Hangi 'çikolatada GDO var!' merak ediyor musunuz?

Çikolata-şekerleme markaları başta olmak üzere gıda üreten firmalar yasalara aldırış etmeden eski sistemi sürdürüyor. 'Tüketici konuyu unuttu' diye yüzlerce GDO'lu ürün, etiketlerinde hiçbir uyarı yapılmadan market raflarında rahatça satılıyor

Hangi 'çikolatada GDO var!' merak ediyor musunuz?

Sevda Yüzbaşıoğlu - Yasemin Salih haberi

Geçen yıl kamuoyu gündemini aylarca meşgul eden genetiği değiştirilmiş organizmalı (GDO) ürünler konusunda tam bir skandal yaşanıyor. Halk arasında 'frankeştayn gıda' olarak da bilinen GDO'lu ürünler, Tarım Bakanlığı'nın 26 Eylül 2010'da yürürlüğe giren yönetmeliği hiçe sayılıp market raflarında hiçbir uyarı yapılmadan satılıyor.

Başta çikolata, şeker ve gazlı içecek üreticisi dev firmaların ürünleri olmak üzere 800'ün üzerinde gıda maddesinde GDO'lu ürün kullanıldığı belirtiliyor. Çikolata ve şekerleme üreticileri yeni yasadaki küçük bir boşluğu da kullanarak, ürünlerinde GDO olduğunu kabul etmiyor. Bir taraftan GDO'lu ürün yönetmeliği hiçe sayılırken, diğer yandan Türkiye'ye gıda sanayiinde kullanılmak üzere GDO'lu ürün girişi sürüyor. Tarım Bakanlığı son olarak 'hayvancılıkta kullanılacak' açıklamasıyla bir grup GDO'lu ürünün ithalatına izin verdi. Ancak ithal edilen ürünler arasında gıda sanayinde kullanılmak için ithalat izni alan 73 bin ton GDO'lu soya fasulyesi ve 8.6 bin ton mısır yer aldı. GDO'lu soya ve mısırın nerede ve hangi firmalar tarafından kullanılacağına ilişkin ise herhangi bir açıklama yapılmadı.

GDO'ları nasıl ayırt ederiz. Ayrıntılar bu hafta çıkacak olan bu kitapta...

YILDA 1 MİLYON TON İTHALAT

Kamuoyu GDO'lu ürünler konusunda daha çok nişasta bazlı şeker yapıldığı için mısırdan şüphelenirken, aslında en büyük problemlerden biri soyada yaşanıyor. Yılda 50 bin ton soya üretebilen Türkiye'de hazır gıda firmaları yüzbinlerce ton soya fasulyesi kullanıyor.
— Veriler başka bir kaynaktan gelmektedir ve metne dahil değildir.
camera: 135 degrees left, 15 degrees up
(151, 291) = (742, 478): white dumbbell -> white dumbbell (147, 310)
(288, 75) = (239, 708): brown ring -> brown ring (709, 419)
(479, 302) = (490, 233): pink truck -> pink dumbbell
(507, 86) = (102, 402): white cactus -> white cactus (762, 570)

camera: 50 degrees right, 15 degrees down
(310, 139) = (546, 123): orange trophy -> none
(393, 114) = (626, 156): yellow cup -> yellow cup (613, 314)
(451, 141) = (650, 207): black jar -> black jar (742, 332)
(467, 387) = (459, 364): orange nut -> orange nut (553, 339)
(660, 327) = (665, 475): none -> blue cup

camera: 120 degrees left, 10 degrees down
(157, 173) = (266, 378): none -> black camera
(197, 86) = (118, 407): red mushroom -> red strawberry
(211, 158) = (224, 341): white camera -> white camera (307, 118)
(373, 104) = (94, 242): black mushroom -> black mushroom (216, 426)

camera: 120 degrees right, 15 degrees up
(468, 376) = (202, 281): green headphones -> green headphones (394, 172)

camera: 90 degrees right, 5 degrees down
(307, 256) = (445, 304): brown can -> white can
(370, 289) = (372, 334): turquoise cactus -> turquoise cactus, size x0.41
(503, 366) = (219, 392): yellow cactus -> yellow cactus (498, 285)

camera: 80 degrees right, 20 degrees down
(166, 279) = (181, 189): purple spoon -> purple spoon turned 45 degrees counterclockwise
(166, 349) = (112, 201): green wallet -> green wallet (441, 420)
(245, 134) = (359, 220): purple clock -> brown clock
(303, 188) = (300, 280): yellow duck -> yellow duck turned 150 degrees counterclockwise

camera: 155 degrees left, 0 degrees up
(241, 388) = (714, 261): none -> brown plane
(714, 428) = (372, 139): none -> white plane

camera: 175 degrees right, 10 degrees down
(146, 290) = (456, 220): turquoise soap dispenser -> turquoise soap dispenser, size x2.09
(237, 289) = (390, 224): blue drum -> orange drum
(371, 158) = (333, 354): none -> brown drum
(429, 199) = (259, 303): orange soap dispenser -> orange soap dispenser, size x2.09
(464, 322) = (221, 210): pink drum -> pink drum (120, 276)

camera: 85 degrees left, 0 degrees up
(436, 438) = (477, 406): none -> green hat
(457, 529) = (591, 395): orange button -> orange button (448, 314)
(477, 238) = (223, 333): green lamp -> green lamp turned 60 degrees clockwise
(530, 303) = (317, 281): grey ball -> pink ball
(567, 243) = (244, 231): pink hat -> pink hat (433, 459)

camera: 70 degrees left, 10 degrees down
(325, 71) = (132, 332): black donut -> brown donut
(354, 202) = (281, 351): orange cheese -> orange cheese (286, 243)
Aradaki üretim açığı yurtdışından ve daha ucuz olsun diye GDO'lu tarıma izin veren ülkelerden yapılan ithalatla karşılanıyor. Türkiye'ye yılda 1 milyon ton GDO'lu soya fasulyesi ithal ediliyor. Bu soyalardan yapılan 'soya lesitini' adlı ürün de bütün çikolata, şekerleme, bisküvi, meyve suyu, ketçap, hatta bebek bisküvilerinde kullanılıyor. Oysa uzun yıllardır GDO'lu ürünlerin kanserle ilişkisini araştıran bilim adamlarının "bu ürünlerin kullanımının kanseri tetiklediği" yönünde güçlü kanıtlara ulaştığı biliniyor. Özellikle karaciğer, böbrek ve pankreasın çalışmasını değiştirdiği ve doğurganlığı yavaşlattığı yönünde güçlü kanıtlar var.

Denetim yapılmıyor

GDO hakkındaki tartışmalarda Bakanlık da eleştiriliyor. Meyve Suyu Endüstrisi Derneği (MEYED) Başkanı Ali Akman, yasaya uyumun şirketlerin insafına bırakıldığını iddia ediyor ve ekliyor: "Bakanlık sadece son üreticiyi değil, hammadde üreticisini denetlemeli" diyor.

Devlerin istediği oldu

Yasal düzenlemelere rağmen konunun üzerine gidilmemesi tüketicilere yaşadığı kısa süreli paniği unutturdu. Bu da dev firmaların GDO'lu ürünleri istedikleri gibi marketlerde satması için ortam yarattı. Ancak yıllarca GDO'lu hammadde kullanan firmalar, şu anda etiketlerinin üzerinde "GDO vardır" yazmasalar da bu alandaki ithalat rakamları şirketlerin doğru söylemediğini gösteriyor. Bisküvi, şeker ve gazlı içecek sektöründeki hemen tüm ürünlerde koruyucu ve tatlandırıcı madde olarak kullanılan soya lesitini ile glikoz ve fruktozun hammaddesi olan GDO'lu mısırlar yurtdışından ithal edilmeye devam ediyor. Normal ürünlere göre yüzde 30'a yakın maliyet avantajı taşıyan GDO'lu ürünler gümrüklerden girmeye devam ediyor. Tarım Bakanlığı'nın konuyla ilgili ilk yönetmeliği 29 Ekim 2009'de çıkardı. O zamandan beri 32 çeşit GDO'lu ürünün ithalatına izin verildi. Tarım Bakanı Mehdi Eker, bu ürünlerin ağırlıkla yem sanayinde kullanılacağını söyledi.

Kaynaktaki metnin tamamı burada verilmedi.